Light engines (often referred to as “illuminators”) are used in many applications, and especially in fiber optic illumination applications. Light engines are typically used to locate a source of light remotely from an area to be illuminated. Several advantages are provided by being able to locate the light engine remotely from the area where the light it produces is to be used. Safety, spectrum control, thermal concerns, etc., are but a few reasons why it is often desirable to locate the light engine remotely from an area or object that is to be illuminated.
The problem with using light engines in fiber optic illumination systems is the needed efficiency. Direct illumination by a light source is the more efficient means for providing light. For fiber fed illuminators to compete with direct illumination systems, the efficiency and the amount of light transported by a fiber (or optical fiber bundle) needs to approach the system efficiency of a direct illumination system.
A specific limitation with present day fiber fed illuminators is the criticality of the diameter of the spot size of the beam of light produced by the illuminator. Ideally, the spot size should be minimized so as to better concentrate and focus the optical energy of the beam into the input face of an optical fiber or optical fiber bundle. There have been many attempts, with limited success, to control the spot size in an effort to reduce it so that the light beam from an illuminator can be focused into a smaller diameter optical fiber or a smaller diameter optical fiber bundle.
Many present day fiber fed illuminators incorporate some form of reflector system which is used to more closely focus the light from a light source of the illuminator.

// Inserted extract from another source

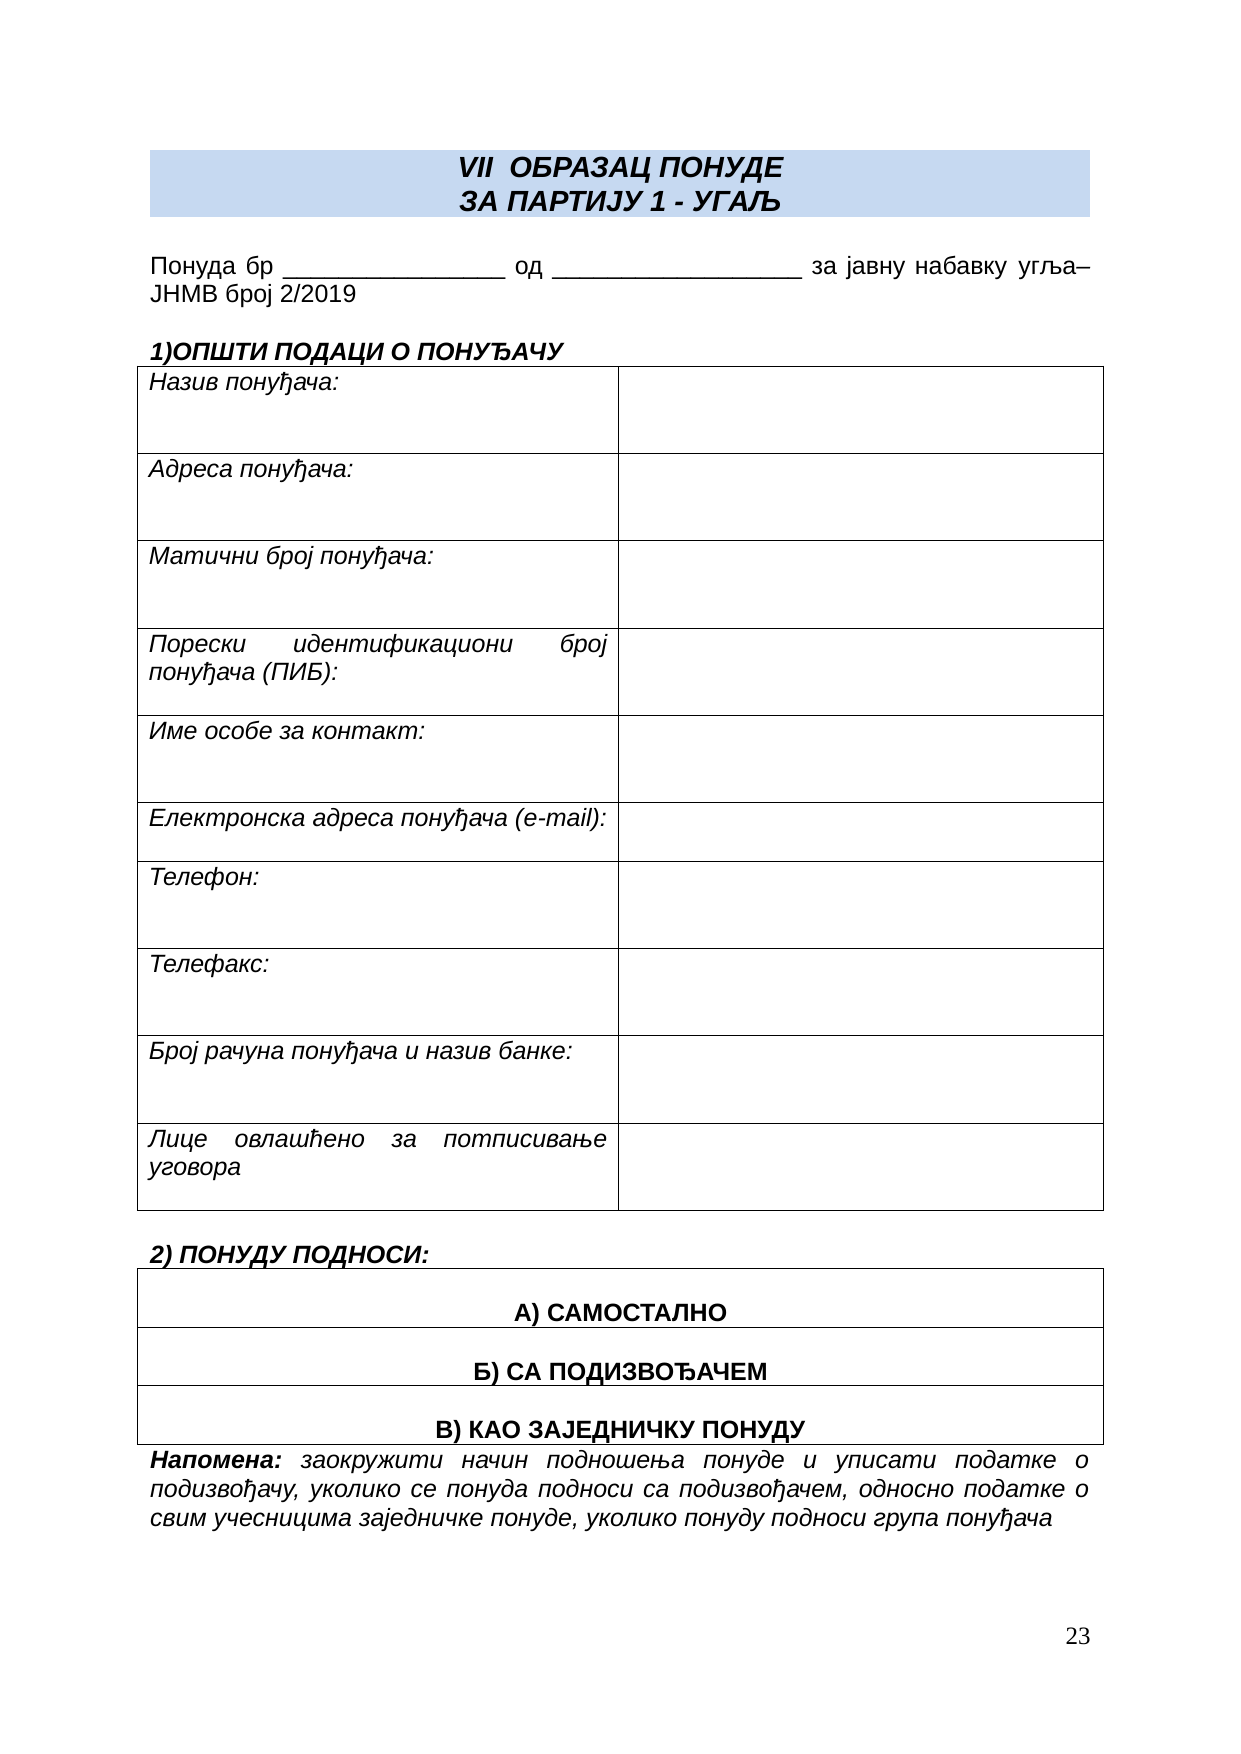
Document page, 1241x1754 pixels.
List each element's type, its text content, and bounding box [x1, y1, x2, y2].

Such a system is shown in FIG. 1. The spot size of a beam produced by any given reflector system is governed by the physical size of the light source, the solid angle of the source radiation pattern and the numerical aperture (NA) of the wave guide, light pipe or fiber used to receive the reflected light. In FIG. 1, it will be noted that the light source “L” disposed at a focus (i.e., focal plane) of a reflector “R” produces a large beam (“spot”) which covers substantially an entire face of a target “T”. This is partly because “low angle” light rays, represented by dashed lines “D” are reflected by the reflector R, which produce a very large spot at the target. It would be much more desirable if only the more accurate “high angle” rays, such as rays “H”, were reflected at the target T. However, forming the reflector such that the high angle rays are reflected results in a loss of a significant portion of the optical energy from the light source L. The use of various forms of reflectors alone, and in combination with a condensing lens, has failed to achieve a significant reduction in the spot size of the reflected beam. FIG. 2 illustrates a prior art dual ellipsoid reflector and the equations for predicting the distribution of the spot size of the beam reflected onto a target plane.
Many present day approaches which attempt to reduce the spot size of the light beam from a fiber fed illuminator make use of either a standard ellipsoidal reflector, a dual ellipsoidal reflector, a parabaloid reflector with some form of optical lens, and various other facetized versions of these approaches. All of these approaches are subject to a common geometric limitation. That limitation is that while a typical ellipsoidal reflector may very accurately direct the light source to an output location (i.e., focus) at source points close to the median of the ellipse, the reflected light diverges away from the output location as the source point moves away from the median of the ellipse. The spot size is governed by the numerical aperture (NA) of the accepting target, the solid angle of the source radiation pattern and the source's physical size.
In view of the above, it will be appreciated then that a standard ellipsoidal reflector has a geometric limitation for the spot size that it can produce. There have been many attempts to “piece wise” control the distribution of the output by facetizing the reflector. Facetized reflectors are designed to “tweak” the distribution of light at the target by orienting areas on the reflector surface (facets) in order to meet some predetermined output beam pattern. However, facetized reflectors still may not actually focus the source light better, but can sometimes distribute the light to better meet some predetermined requirement. More precise control of the output of the light source would allow even more light to be focused into a smaller diameter spot. In practical terms, this would allow for a smaller diameter optical fiber or optical fiber bundle to be used to receive the optical signal from the signal source to handle a given illumination task.
Accordingly, there still exists a need for a fiber fed light engine which is able to more closely focus a light beam from a light source in a manner that reduces the spot size of the beam to a greater degree than what is possible with present day light engines. Reducing the spot size of the beam would allow smaller diameter optical fibers and optical fiber bundles to be employed, which would significantly improve the overall efficiently of the system, in addition to reducing the overall cost and weight of a fiber optic illumination system.